Patricia Highsmith’s work captures key moments in the social history of America. In particular, her novels of American expatriates in Europe, conjure a twisted, mid 20th-century vision of Henry James’ nouveau riche Americans on the make. As grifters and drifters take advantage of commercial travel and trade on the mystique of the Yank in post-World-War-II Europe, she zeroes in on Americans’ particular genius for reinvention, and the grasping for success that drives it. Writer and first-time director Hossein Amini, along with talented cinematographer Marcel Syskind, capture all this and more in their elegant adaptation of Highsmith’s 1964 novel, The Two Faces of January.
Here the Americans are Chester McFarland (Viggo Mortensen), a military veteran, his young wife, Collette (Kristen Dunst), and law school graduate Rydal (Oscar Isaac), one of the never-had-it-so good post-war generation, who lives casually along the edges of legality as a tour guide to the gullible. Dunst’s role is, alas, standard femme fatale stuff, as Collette intimates to the younger man that her taste for fun could easily shade into infidelity, and snaps at her husband when their grand tour falls apart in the wake of an accidental death. But both McFarland and Rydal show ambiguity and depth from their first, quasi-sexual exchange of glances on the Acropolis at the beginning of the film.
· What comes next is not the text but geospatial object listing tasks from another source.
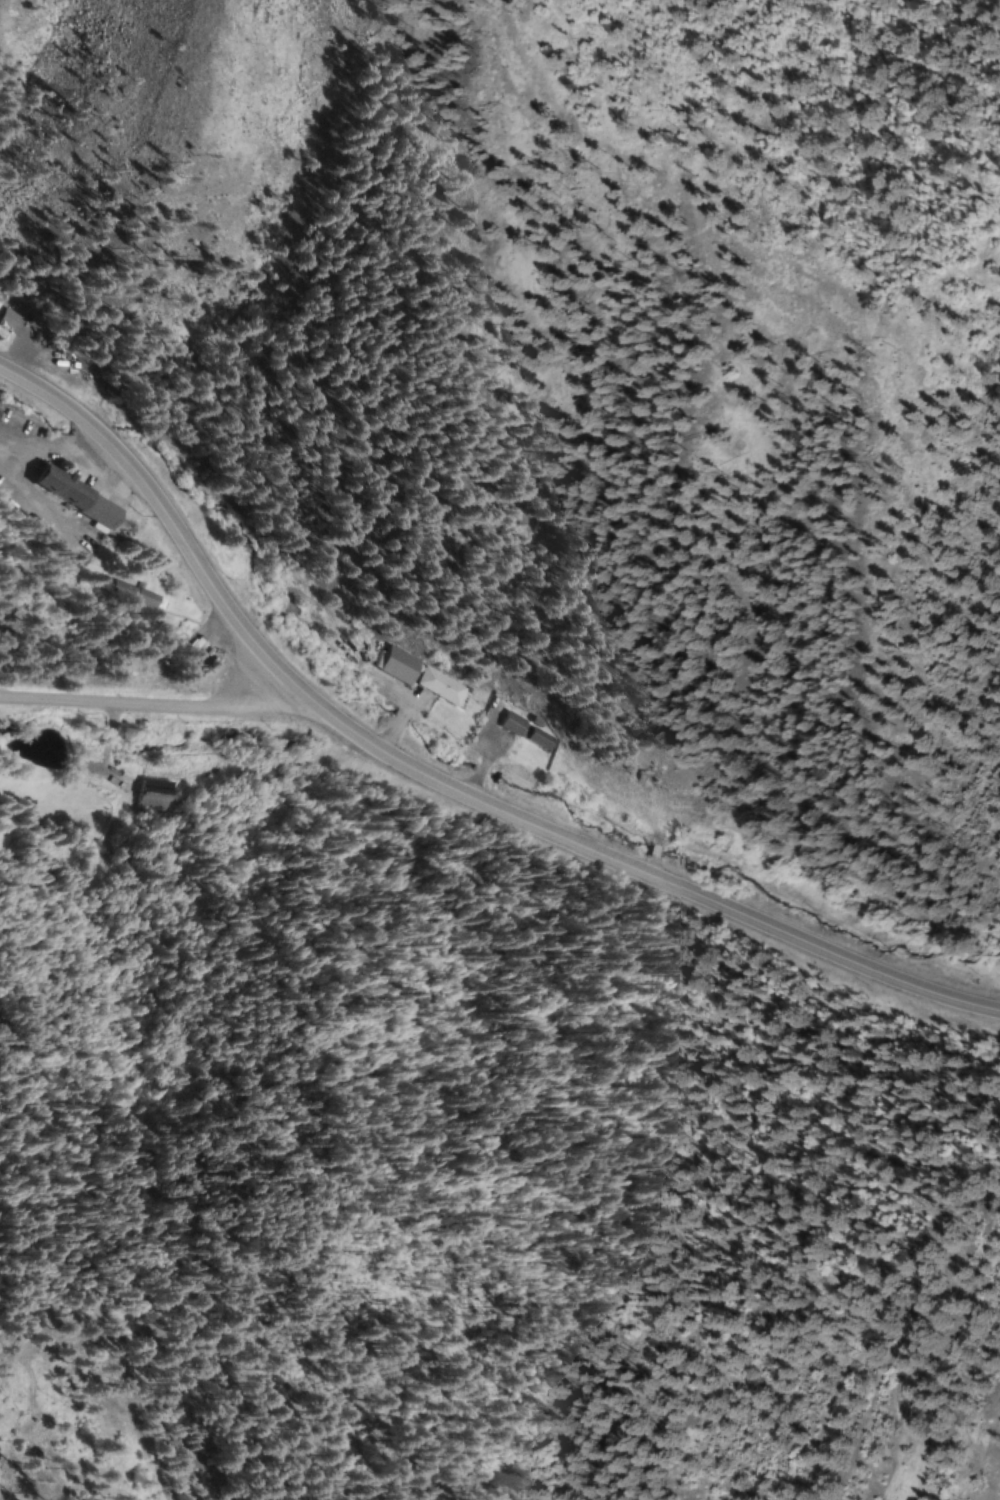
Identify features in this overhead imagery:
building: (81, 497)
building: (137, 594)
building: (197, 650)
building: (404, 666)
road: (146, 704)
building: (518, 732)
road: (433, 782)
building: (154, 794)
building: (676, 807)
building: (996, 907)

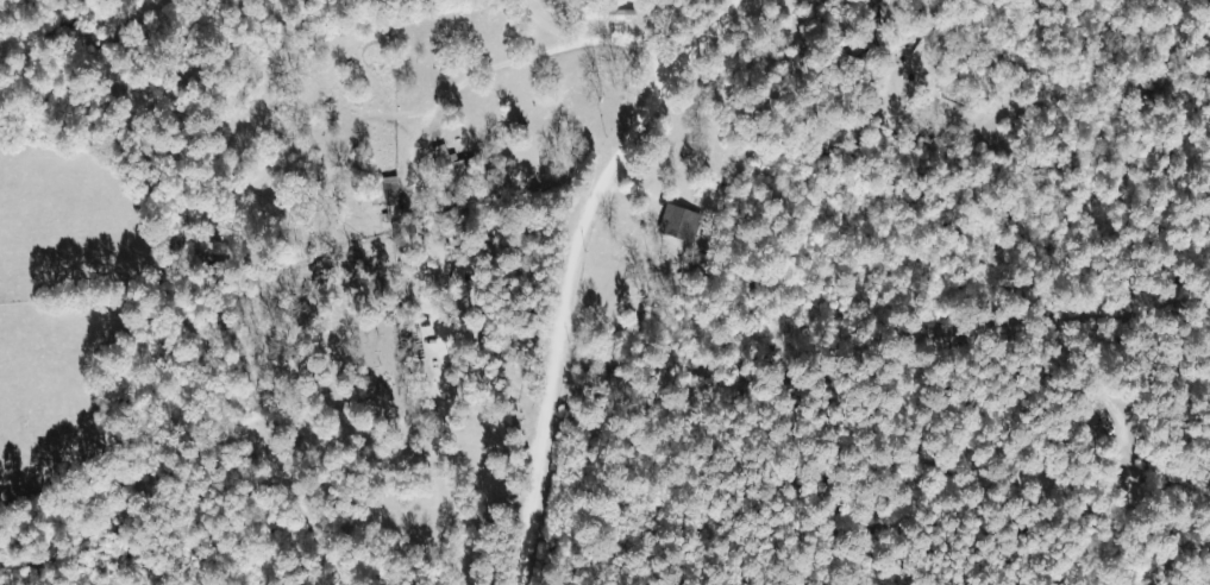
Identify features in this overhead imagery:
road: (644, 54)
building: (680, 223)
road: (594, 238)

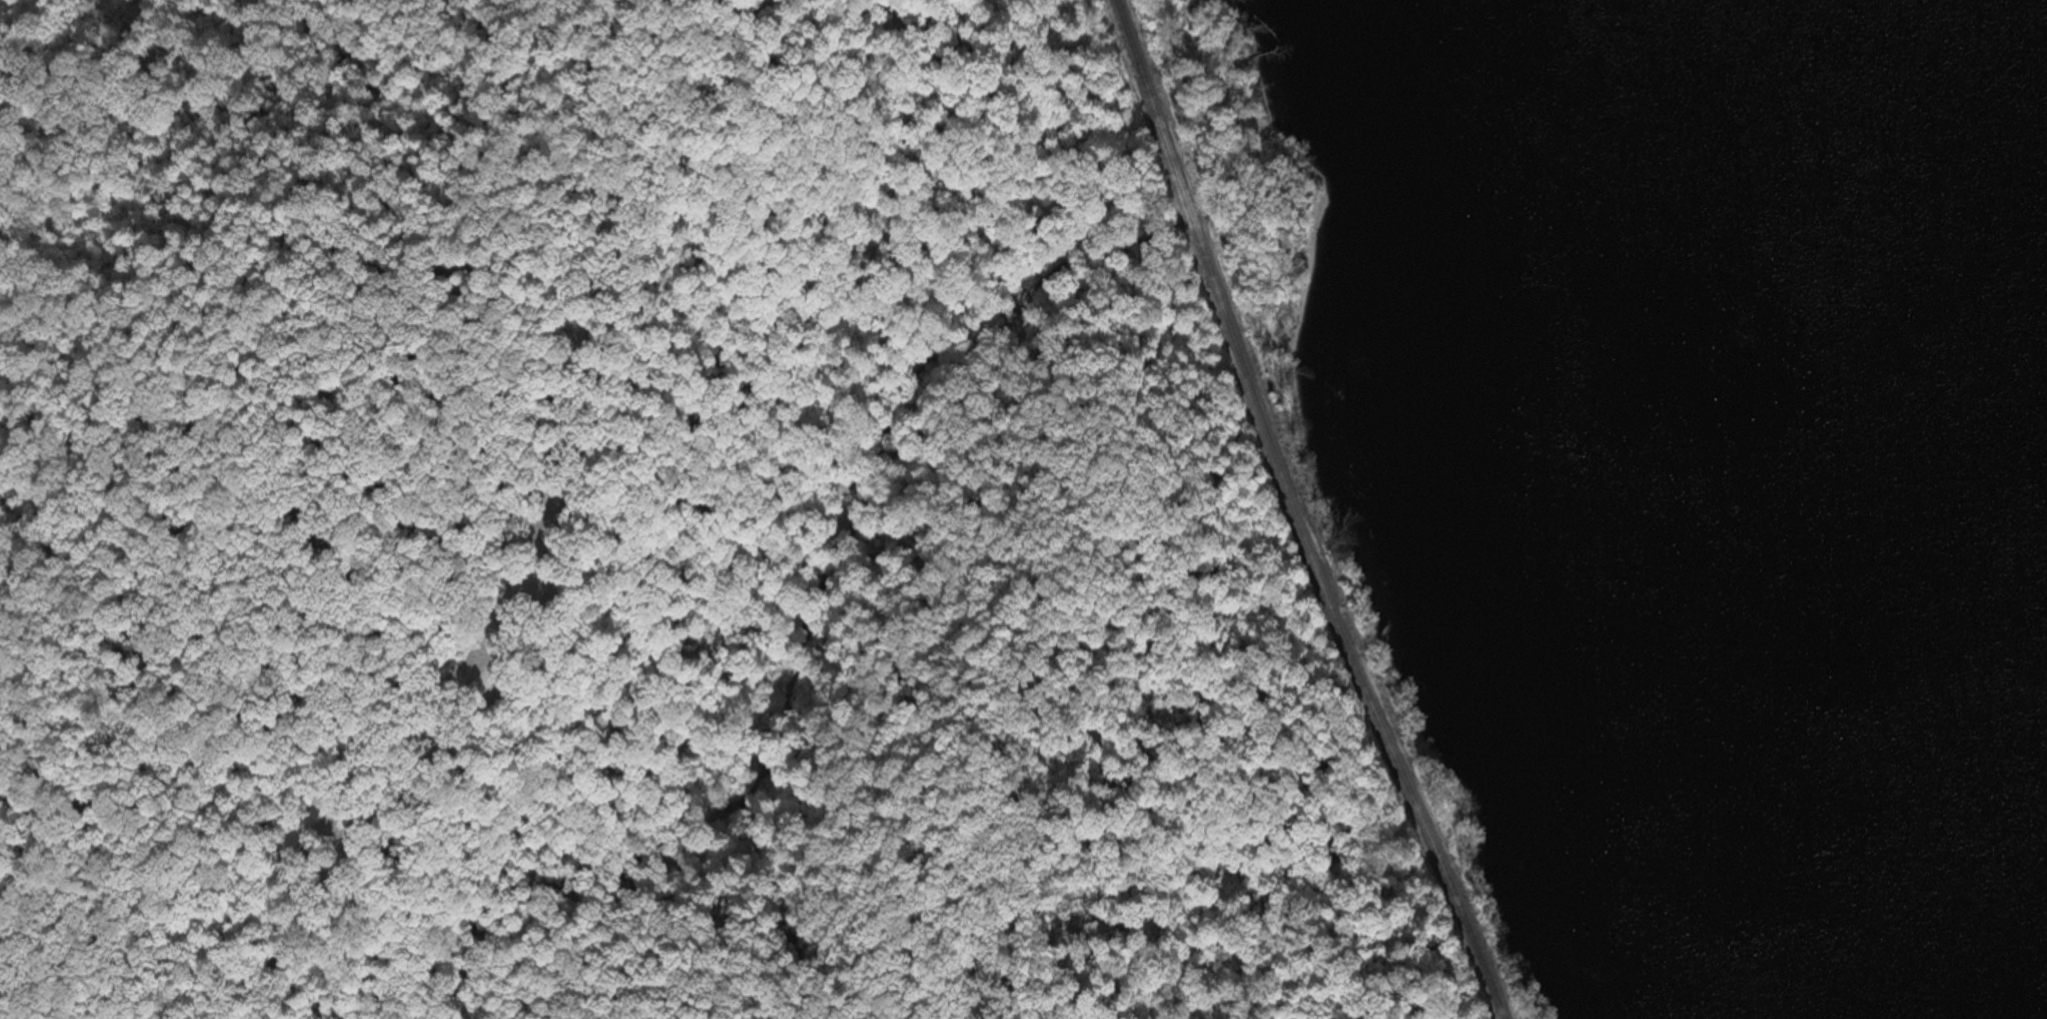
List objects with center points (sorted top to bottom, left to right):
river: (1960, 369)
railway: (1302, 512)
road: (220, 683)
road: (432, 709)
road: (253, 925)
road: (779, 954)
road: (824, 973)

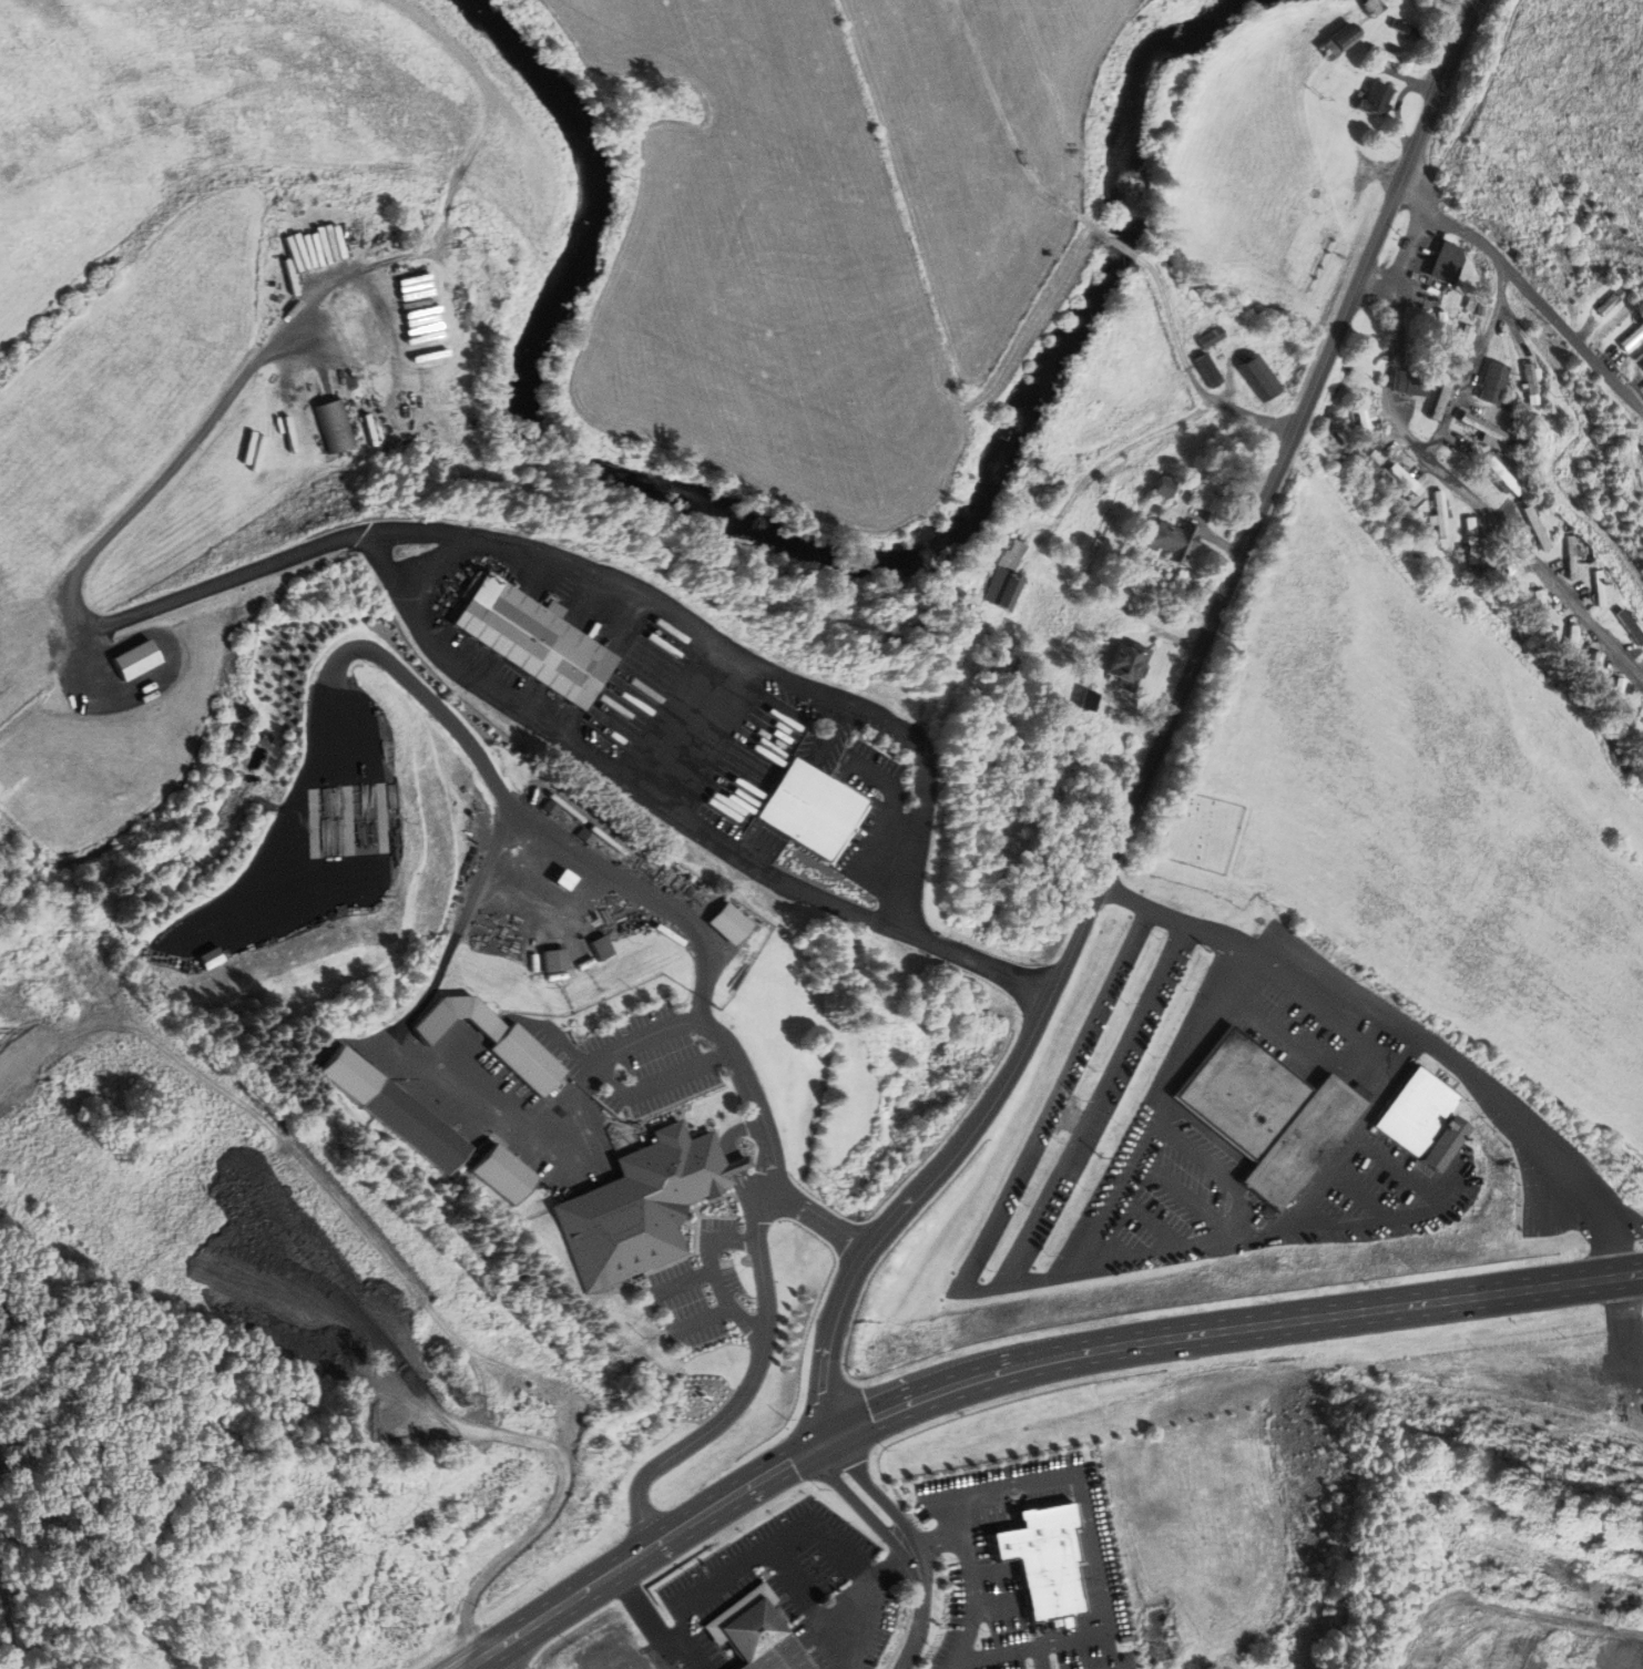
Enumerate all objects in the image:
building: (1371, 7)
building: (1406, 29)
building: (1344, 37)
building: (1327, 50)
building: (1385, 54)
road: (1412, 81)
river: (1135, 87)
building: (1337, 93)
building: (1374, 99)
road: (1398, 116)
road: (1011, 132)
road: (1451, 224)
road: (1407, 244)
road: (1123, 248)
building: (1304, 251)
building: (1448, 263)
building: (1612, 301)
building: (1440, 333)
building: (1210, 337)
building: (1632, 337)
road: (1572, 338)
building: (1460, 347)
building: (1642, 352)
road: (1474, 363)
road: (1188, 370)
building: (1207, 370)
building: (1259, 377)
building: (1530, 378)
building: (1413, 383)
building: (1494, 383)
river: (523, 394)
building: (1439, 400)
river: (1034, 405)
building: (1363, 419)
building: (334, 426)
building: (1483, 426)
building: (1374, 456)
road: (171, 473)
building: (1504, 475)
building: (1404, 478)
building: (1161, 487)
road: (1463, 490)
building: (1440, 514)
building: (1537, 527)
building: (1471, 539)
building: (1172, 540)
building: (1572, 556)
building: (1510, 573)
building: (1600, 587)
building: (1006, 591)
building: (1541, 612)
building: (1631, 626)
street lamp: (634, 629)
building: (530, 640)
building: (1572, 641)
building: (134, 659)
building: (1123, 664)
building: (1594, 666)
building: (1616, 697)
building: (1087, 699)
road: (1166, 733)
road: (560, 738)
street lamp: (567, 756)
road: (494, 777)
street lamp: (628, 801)
building: (806, 808)
street lamp: (688, 842)
street lamp: (749, 879)
building: (560, 880)
street lamp: (818, 915)
building: (1226, 921)
building: (732, 923)
building: (36, 947)
building: (602, 947)
street lamp: (901, 948)
road: (1247, 952)
street lamp: (1009, 955)
building: (210, 958)
building: (554, 960)
road: (707, 967)
road: (1325, 970)
street lamp: (994, 990)
road: (416, 1011)
road: (1295, 1047)
building: (525, 1060)
road: (605, 1061)
road: (742, 1070)
road: (625, 1089)
road: (1056, 1099)
road: (1106, 1108)
building: (1417, 1110)
building: (1268, 1113)
building: (1065, 1118)
building: (416, 1126)
road: (1357, 1142)
building: (1445, 1142)
road: (570, 1153)
road: (772, 1163)
road: (1404, 1167)
building: (504, 1175)
road: (1368, 1194)
building: (638, 1206)
road: (1323, 1217)
road: (822, 1218)
road: (1225, 1241)
road: (718, 1276)
road: (686, 1282)
road: (1297, 1319)
road: (704, 1321)
road: (748, 1392)
building: (406, 1418)
traffic signals: (833, 1436)
road: (992, 1508)
road: (892, 1510)
road: (703, 1512)
building: (809, 1516)
road: (872, 1517)
road: (809, 1522)
road: (939, 1539)
road: (999, 1544)
road: (1091, 1554)
building: (1040, 1559)
road: (1003, 1565)
road: (987, 1574)
road: (798, 1582)
road: (970, 1582)
road: (837, 1607)
road: (1528, 1615)
road: (654, 1627)
road: (917, 1634)
building: (760, 1640)
road: (1036, 1657)
road: (479, 1665)

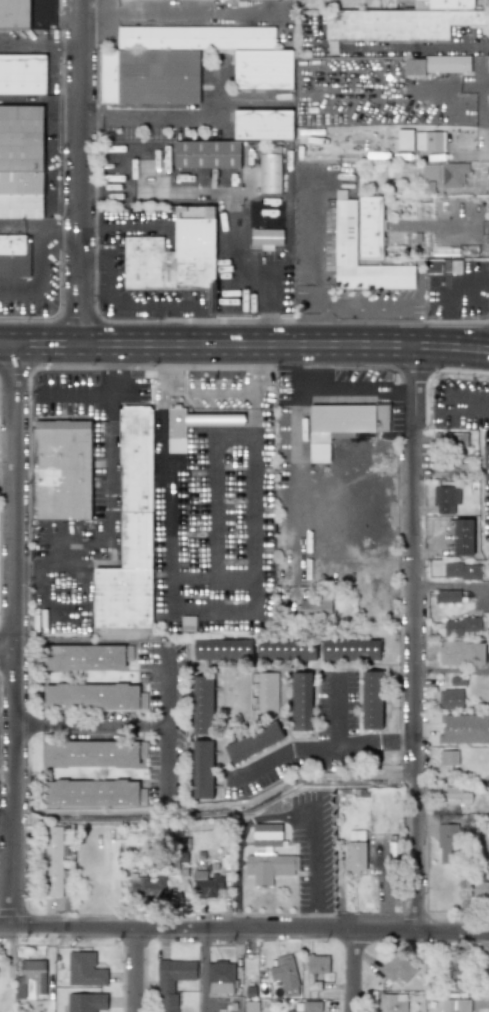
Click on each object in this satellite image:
road: (42, 9)
road: (180, 10)
building: (14, 13)
road: (107, 19)
building: (403, 21)
road: (41, 43)
road: (403, 46)
building: (167, 60)
building: (447, 63)
building: (413, 66)
building: (263, 69)
building: (22, 74)
road: (25, 100)
road: (194, 120)
building: (262, 124)
road: (50, 126)
building: (21, 138)
building: (403, 139)
building: (428, 141)
road: (139, 149)
building: (206, 154)
road: (82, 172)
building: (269, 173)
building: (442, 175)
building: (21, 195)
road: (242, 202)
road: (127, 224)
building: (370, 226)
building: (339, 232)
road: (61, 236)
building: (265, 238)
building: (174, 253)
building: (13, 255)
building: (442, 267)
road: (36, 280)
road: (117, 306)
road: (112, 325)
road: (244, 345)
road: (254, 388)
road: (355, 388)
road: (193, 390)
road: (88, 392)
building: (187, 425)
building: (341, 425)
building: (452, 439)
road: (295, 457)
building: (60, 469)
building: (450, 469)
road: (8, 484)
road: (211, 485)
building: (445, 497)
road: (107, 507)
road: (252, 526)
building: (130, 531)
building: (462, 533)
road: (172, 537)
building: (461, 569)
building: (449, 594)
building: (315, 605)
road: (53, 606)
road: (197, 608)
building: (462, 626)
road: (16, 637)
road: (414, 639)
building: (352, 647)
building: (222, 649)
building: (286, 649)
building: (460, 650)
road: (8, 654)
building: (86, 657)
road: (166, 691)
building: (266, 692)
building: (93, 696)
building: (450, 697)
building: (371, 700)
building: (300, 701)
building: (202, 705)
building: (464, 729)
road: (122, 735)
road: (344, 739)
building: (253, 742)
building: (93, 753)
road: (283, 757)
building: (448, 757)
building: (202, 769)
building: (93, 792)
building: (456, 795)
road: (239, 842)
building: (447, 843)
building: (355, 850)
building: (268, 856)
building: (55, 857)
road: (316, 869)
building: (205, 884)
building: (147, 887)
building: (481, 890)
road: (244, 932)
building: (397, 968)
building: (456, 969)
building: (84, 970)
building: (315, 970)
road: (135, 971)
road: (352, 972)
building: (284, 975)
building: (220, 977)
building: (30, 979)
building: (172, 981)
building: (86, 1002)
building: (392, 1002)
building: (455, 1005)
building: (251, 1006)
building: (309, 1006)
Are they compatriots recognizing each other in a foreign country? Is Rydal envious of McFarland’s wealth and wife, and McFarland wary of the youth and vitality he cannot recapture? Or do they mutually size each other up as potential marks or rivals? These and other questions remain unanswered, their relationship as much a matter of body language and shot framing as it is of dialogue. That is, until it dawns on the viewer that the central question of the movie has shifted from the mundane power struggle between young and old, husband and potential lover, to the much more complex issue of whether these Americans abroad are capable of or even deserving of redemption.
As Chester strengthens his hold on the bottle and loses his grip on his wife, he morphs from panicked tourist to granite-eyed survivor. Inexorably, Chester sheds his cynical carapace of acquiescence to reveal a core of vital self-preservation. At the same time, Isaac’s Rydal moves in the opposite direction. He never loses the affectless silkiness of the young who have yet to confront their own mortality, even when he almost dies, but in the second half of the movie, he insinuates a feral energy into his performance. When the two disembark from the ferry back to Athens, each capable of destroying the other’s life, the transformations are complete: they might line up meekly with the rest of the passengers, but each pulses with virulent determination to survive at all costs.
Much of the pleasure in Two Faces of January emerges from the restrained, expressive cinematography of Danish-born director of photography, Marcel Syskind. From the classical creams and taupes of the opening scenes in the Parthenon and Athens through the sunburned, shadeless interior of Crete to the hyper-stylized blues and bronzes of nighttime Istanbul, Syskind’s palette melds with emotional states. In the same vein, his control of light and shadow in capturing his actors in different moods lifts the movie from clever thriller to subtle psychological study. When McFarland wakes from an uncomfortable night on the beach, the bluish pallor of the scene accentuates his wordless reassessment of the situation in which he finds himself. After a short walk, he returns in the sun, light-heartedly bearing a “Greek doughnut,” for his wife’s breakfast, apparently as tolerant of the ménage à trois as before. But the audience has seen what the other characters have not: his neediness is now hidden beneath only the lightest of masks.
Despite all their talents, neither Amini nor Syskind handle action well. For most of the movie, that doesn’t matter, as they calibrate psychological and emotional shifts with a knowing precision. But all subtlety falls away in the closing scenes, as every cliché of noir pursuit pops onto the screen, and each sequence seems to last at least twice as long as necessary. The denouement is so prolonged that its potential for closure fizzles and dies on the screen long before Chester or Rydal reaches the end of his story.